Но для любви существует и нечто большее, чем безусловное принятие непохожести другого и признание его права на эту непохожесть; нечто большее даже, чем согласие помогать, поощрять, служить причинам такой непохожести. Любовь предполагает подписание пустого чека: полностью и искренне одобряя право другого на его индивидуальность, мы не знаем, в чем она может проявиться уже сейчас, не говоря уже о том, что последует далее. Эммануэль Левинас сравнивает Иное Эроса с будущим - по аналогии с невозможностью «схватить будущее каким бы то ни было способом», со свойством будущего «сваливаться на нас и крепко удерживать». «Я не определяю Иное через будущее, - объясняет Левинас, - но будущее - через Иное»; «полная противоположность Иного» столь завершенна и неукротима, что может служить эмпирической ссылкой, необходимой для зримого представления чуждости будущего или смерти... Любовь означает вступление в некие отношения с тайной и согласие с ее неразрешимостью. Любовь не предполагает «схватывания», «обладания», «познания» и не приводит к чему-либо подобному, не говоря уже об установлении господства или контроля над объектом любви. Любовь означает согласие с тайной другого, подобной тайне будущего: с чем-то таким, «что отсутствует в мире, где находится место всему»; с чем-то, что «не может быть там, где все существует» [6]. Ведь будущее всегда пребывает в каком-то ином месте; там же пребывает и Иное любви.
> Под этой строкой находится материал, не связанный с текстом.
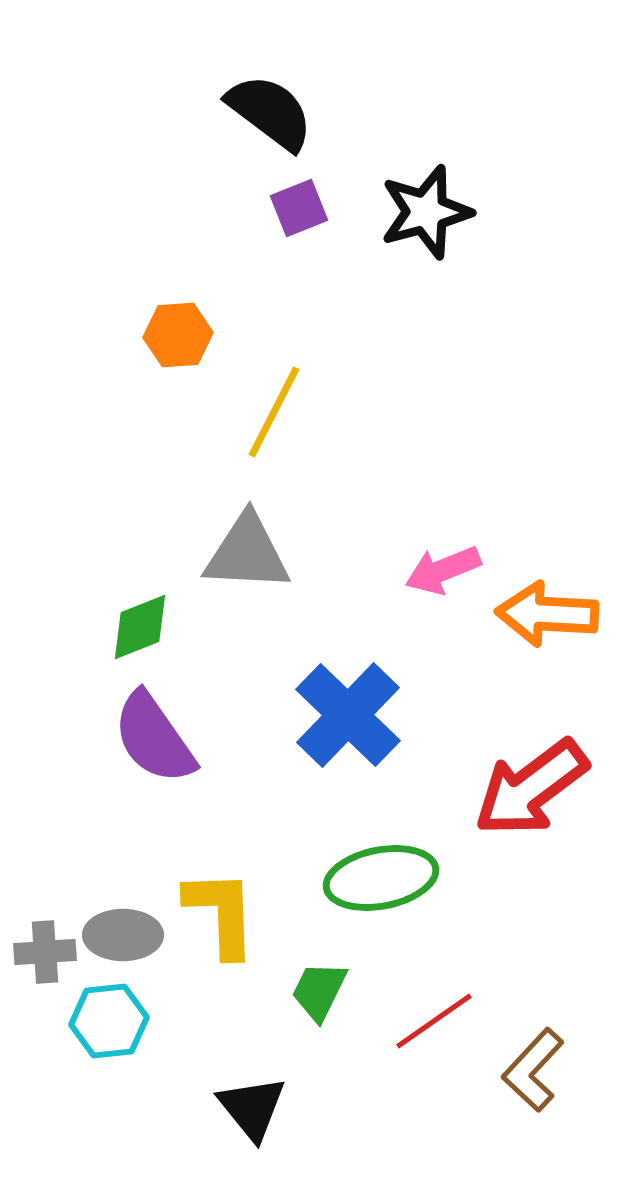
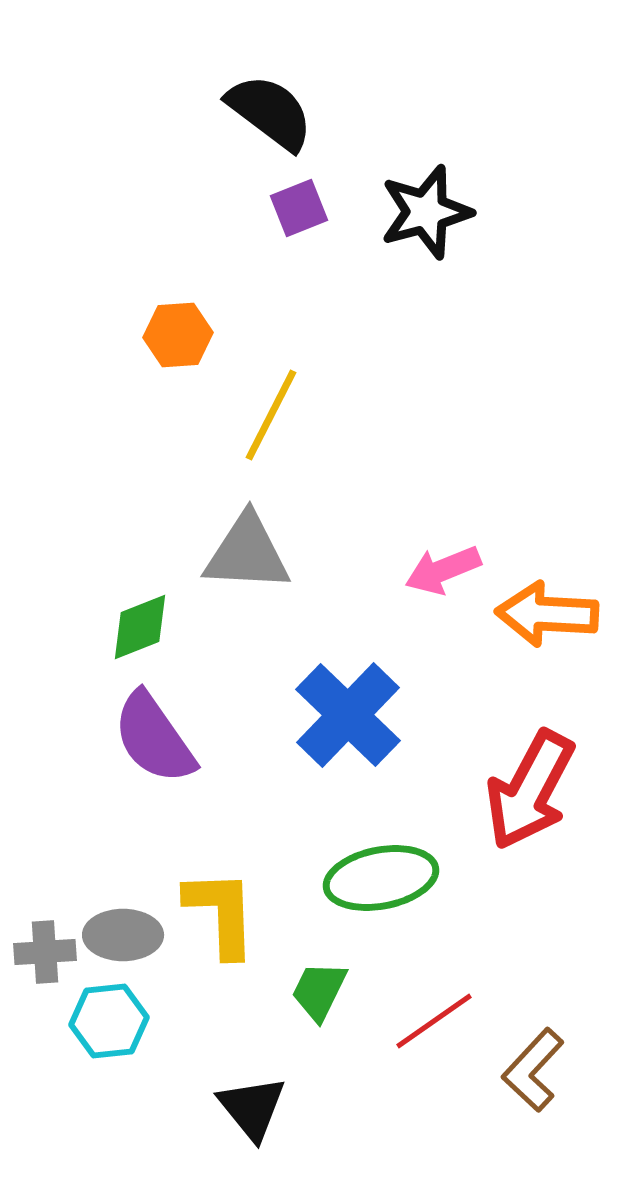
yellow line: moved 3 px left, 3 px down
red arrow: moved 1 px left, 2 px down; rotated 25 degrees counterclockwise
Можно заметить, что мы нигде не касались чувств и страстей, обычно ассоциируемых с «состоянием любви» или «влюбленностью». Если «у любви есть свой разум», как настаивал Паскаль, или свои законы, логика и математика, как предполагал Шелер, если она вообще поддается описанию на языке, подходящем для межличностного общения, то только как особый тип взаимного выбора субъекта и Другого, как особый тип присутствия Другого, равно как и тип формирования самого Субъекта. Согласившись с этим, мы можем представить себе любовь как стержень нравственной личности и моральных отношений. В то время как рассудок боится выйти за рамки онтологического, любовь устремляется в область этического. Этика, можно сказать, создана по образу и подобию любви. Все, что говорилось выше о любви, в равной мере относится и к этике.
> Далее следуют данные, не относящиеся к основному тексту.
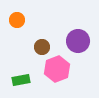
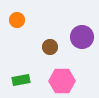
purple circle: moved 4 px right, 4 px up
brown circle: moved 8 px right
pink hexagon: moved 5 px right, 12 px down; rotated 20 degrees clockwise
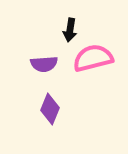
В большей мере чем человек является существом думающим (ens cogitans) и повелевающим (ens volens), он представляет собой существо любящее (ens amans), говорит Шелер и добавляет, что иначе и не может быть, так как люди сначала схватывают мир в сети, сплетенные из любви и ненависти, и лишь затем подчиняют его, как сказал бы Шопенгауэр, своей воле и представлению. Уберите любовь и ненависть - и не будет никакой сети, а следовательно - и никакого улова. Левинас, соглашаясь с утверждавшимся Шелером приоритетом этики, не считал, однако, очевидным решающий его аргумент.
Насколько я понимаю, известный постулат Левинаса, [согласно которому] «этика предшествует онтологии», в отличие от утверждения Шелера не претендует на эмпирикоонтологический статус. Он, скорее, содержит два предположения -одно феноменологическое, другое этическое. Во-первых, чтобы понять значение этического, необходимо на время отказаться от всех прежних знаний об онтологическом по причине их иррелевантности. Во-вторых, не этика должна оправдываться с точки зрения бытия, а наоборот, бремя доказывания (onus probandi) лежит на сущем, именно оно должно продемонстрировать свое согласие с моралью. Другими словами, нельзя вывести «должное» из «существующего», но по этому поводу не следует беспокоиться, так как «существующему» надлежит озаботиться своими отношениями с «должным».